Other phenomena that can be obscured by focusing on gender equality include violence against women, maternal leave or childcare policies or body-shaming / slut-shaming. Some of these phenomena are all likely to influence the “equality” indicators (by limiting women’s economic opportunities or worsening their health outcomes, for instance), though this is uncertain – violence against women can significantly impact their quality of life without necessarily resulting in a lower life expectancy, and maternal leave and childcare policies do not entirely determine economic outcomes: women may just need to work twice as hard as men to reach the same results or decide to have fewer children or none at all. (These decisions are fine if they are motivated by personal reasons – not so fine if they are perceived as sacrifices.) These types of impacts would not show up in an equality index.
However, most feminists would consider violence against women or reproductive rights to be key feminist issues that should be addressed head-on. Gender equality, therefore, may be an inadequate description of what feminism is all about – in fact, this is not how all feminists would describe their own objectives. The notorious American feminist bell hooks, for instance, defines feminism as “a movement to end sexism, sexist exploitation, and oppression“ (*). She also argues that the term “gender equality”, emphasized by reformist thinkers (as opposed to revolutionary thinkers) pits women and men against one another, and dissimulates the fact that sexism can be perpetrated by both genders.

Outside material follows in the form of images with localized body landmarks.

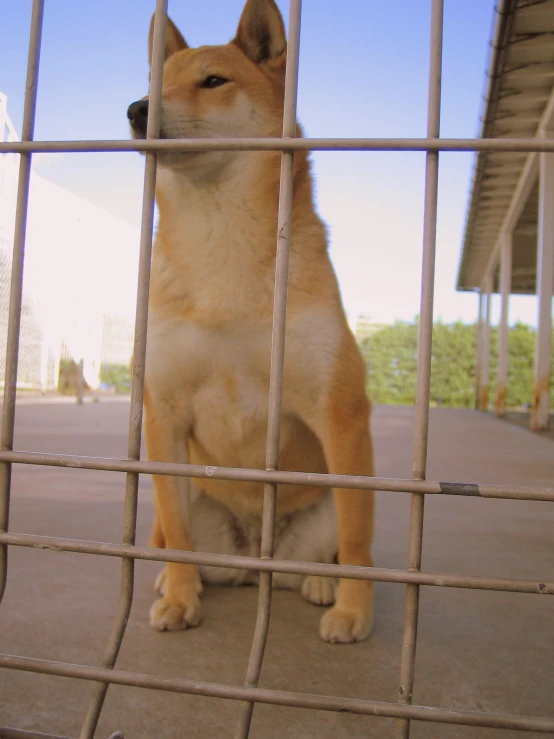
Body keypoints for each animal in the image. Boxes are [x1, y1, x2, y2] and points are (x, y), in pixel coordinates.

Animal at [127, 0, 374, 640]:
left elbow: (358, 536)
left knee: (337, 541)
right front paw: (181, 597)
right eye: (153, 84)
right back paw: (175, 579)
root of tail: (254, 559)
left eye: (213, 81)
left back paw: (323, 584)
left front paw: (354, 609)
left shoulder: (339, 411)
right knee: (172, 534)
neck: (221, 248)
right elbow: (176, 531)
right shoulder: (163, 412)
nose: (137, 111)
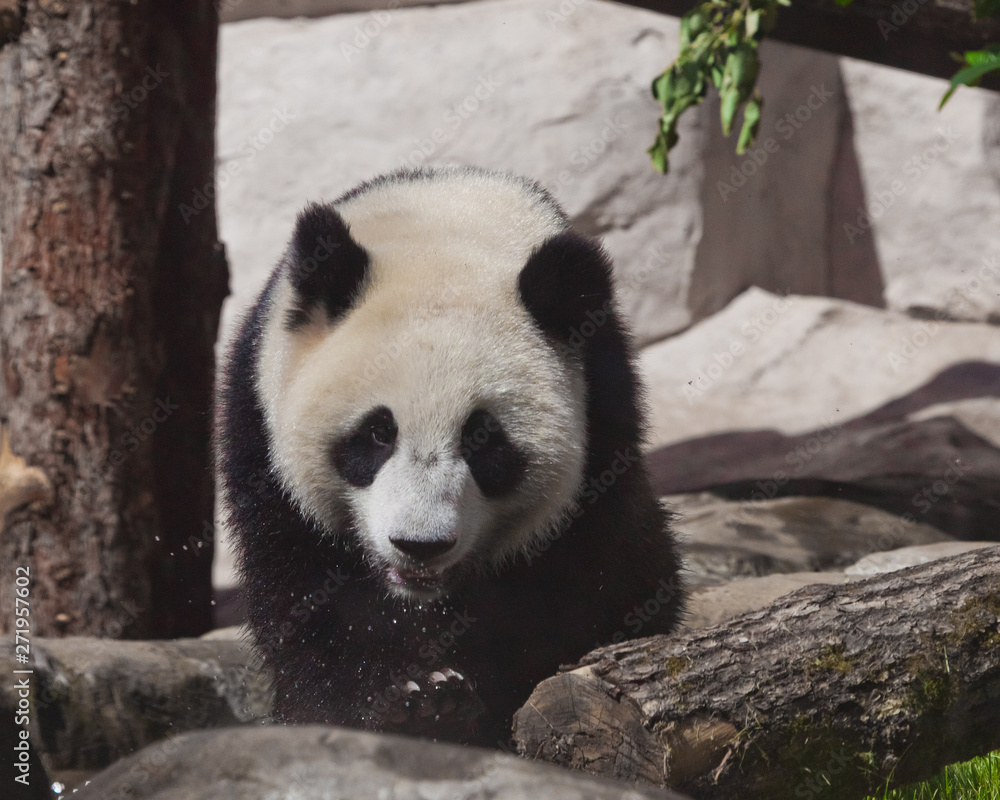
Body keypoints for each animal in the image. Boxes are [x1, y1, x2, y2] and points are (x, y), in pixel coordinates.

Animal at [215, 165, 683, 747]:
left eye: (482, 440)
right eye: (378, 433)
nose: (420, 546)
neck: (440, 225)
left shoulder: (603, 428)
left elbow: (601, 588)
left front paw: (463, 704)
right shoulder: (259, 434)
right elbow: (307, 600)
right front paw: (413, 701)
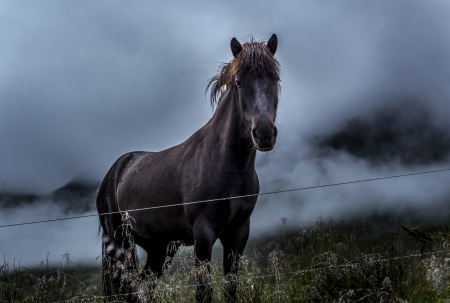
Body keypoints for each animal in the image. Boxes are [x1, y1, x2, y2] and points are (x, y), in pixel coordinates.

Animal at [97, 34, 282, 302]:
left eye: (275, 79)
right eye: (238, 82)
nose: (265, 133)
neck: (226, 166)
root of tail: (115, 170)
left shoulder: (238, 232)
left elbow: (231, 287)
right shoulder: (203, 234)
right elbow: (203, 291)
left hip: (160, 248)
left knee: (142, 287)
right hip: (119, 243)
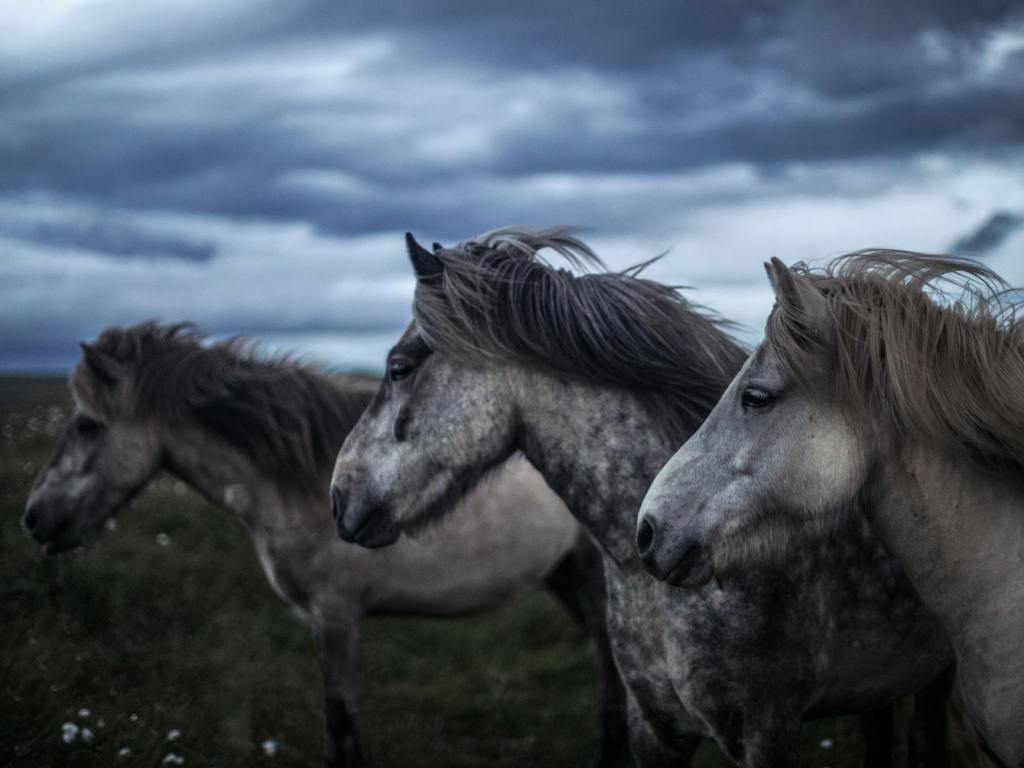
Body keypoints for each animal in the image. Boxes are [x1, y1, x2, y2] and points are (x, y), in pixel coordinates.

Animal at [21, 322, 630, 768]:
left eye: (88, 425)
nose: (32, 518)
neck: (298, 480)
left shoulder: (334, 616)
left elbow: (340, 722)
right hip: (565, 576)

The end of sexism, though, is much more difficult to advocate for than gender equality. Part of the problem is that people will tend to disagree about what a non-sexist society should look like, having never experienced one. When women relate their experiences of sexism, for instance, their claims are often considered to be irrelevant, and they may be accused of exaggerating or lying – this is even more likely to happen if the experience reported is directly correlated to the actions of men (e.g. street harassment or domestic violence). As a result, policies seeking to address these issues will be considered as a “special” treatment, rather than as an essential social service.
Because of this definition issue, measuring progress towards the end of sexism is a lot more complex than measuring progress towards gender equality. While specific variables can be measured, e.g. maternal health or access to contraceptives, building a global index in this regard is a lot trickier. This is another hurdle for communicating around this goal – we live in number-obsessed societies and what cannot be measured is often deemed unproven or non-serious. But as feminists and activists, should our goals be defined by how easy or difficult they are to advocate for, or by the change that we are truly trying to accomplish? Gender equality is an attractive vision for the future: simple to understand, measurable, uncontroversial. Achieving it is crucial. But it is nowhere near enough.